Трое развернулись и примкнули к толпе, но четвёртая, с губами, пришла в восторг. Демонстрируя знание России, объявила, что Зиноски — гад, Ицин загадочен, а Чахо — душка.

Я напрягся и выяснил, будто Жириновский симптоматичен только потому, что никакой пролив, по его мнению, не вправе отделить от России Курильские острова или допустить их слияния с Японскими.

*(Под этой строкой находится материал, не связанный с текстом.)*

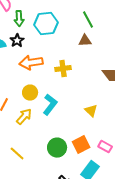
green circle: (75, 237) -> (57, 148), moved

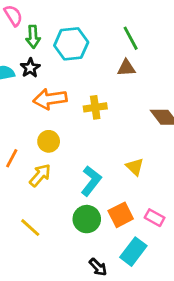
cyan L-shape: (50, 105) -> (91, 181), moved

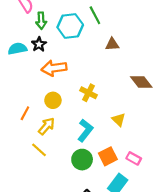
green line: (131, 38) -> (95, 15), moved
yellow cross: (95, 107) -> (88, 93), moved, turned 35
yellow line: (30, 228) -> (39, 150), moved

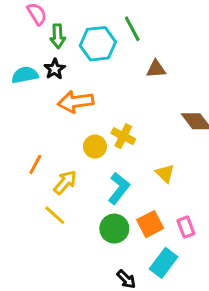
yellow circle: (53, 100) -> (95, 147), moved
pink rectangle: (134, 158) -> (186, 227), turned 40

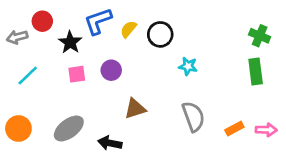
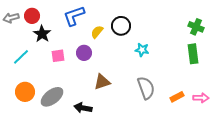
yellow semicircle: (128, 29) -> (97, 32), moved
gray arrow: (17, 37) -> (11, 18), moved
black star: (70, 42) -> (42, 34), moved
orange circle: (18, 128) -> (25, 92), moved

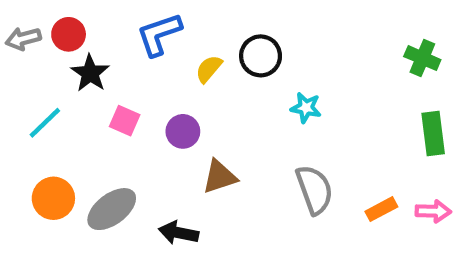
purple circle: (84, 53) -> (183, 131), moved
green rectangle: (193, 54) -> (433, 134), moved
pink square: (58, 56) -> (125, 121), turned 32

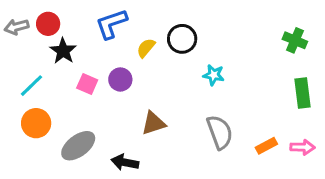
purple circle: (183, 131) -> (120, 79), moved
orange circle: (53, 198) -> (36, 123), moved

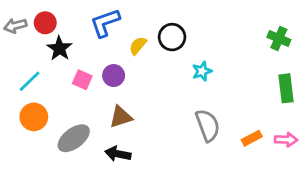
cyan star: (214, 75) -> (202, 71), turned -30
brown triangle: (153, 123) -> (121, 117), moved

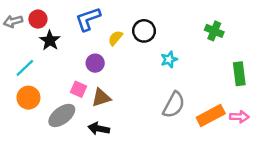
green cross: (279, 38) -> (214, 31), moved
pink square: (82, 80) -> (78, 89), moved
gray semicircle: (208, 125) -> (174, 105), turned 48
orange rectangle: (252, 138) -> (211, 115), size x1.6

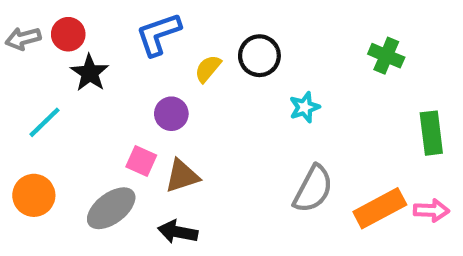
orange circle: (28, 98) -> (34, 195), moved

Утверждение о загадочности Ельцина я отверг тоже: какая в том загадка, если опытный коммунист, испытав решительный упадок умственных сил, объявляет себя и демократом и реформатором, а потом уходит на пенсию в Кремль, где, между тем, не столько отдыхает, сколько лечится?

Японка не поняла меня и перешла к Чахо. Сказала, что это — русский классик, сочинивший много историй про людей, хотя больше всего ей нравится про собаку. Я заподозрил Тургенева, но она настояла, что классика зовут Чахо.

А как зовут собаку, улыбнулся я. Не Муму?

Пёсик был без имени, улыбнулась и она, но выглядел «вот так».

С этими словами японка оглянулась сперва на Грабовского и убедилась, что тот продолжает стоять перед Марией и объяснять толпе технику непорочного зачатия. Потом решительно шагнула ко мне и раскрыла сумку, из которой на меня пялился крохотный шпиц. Белый.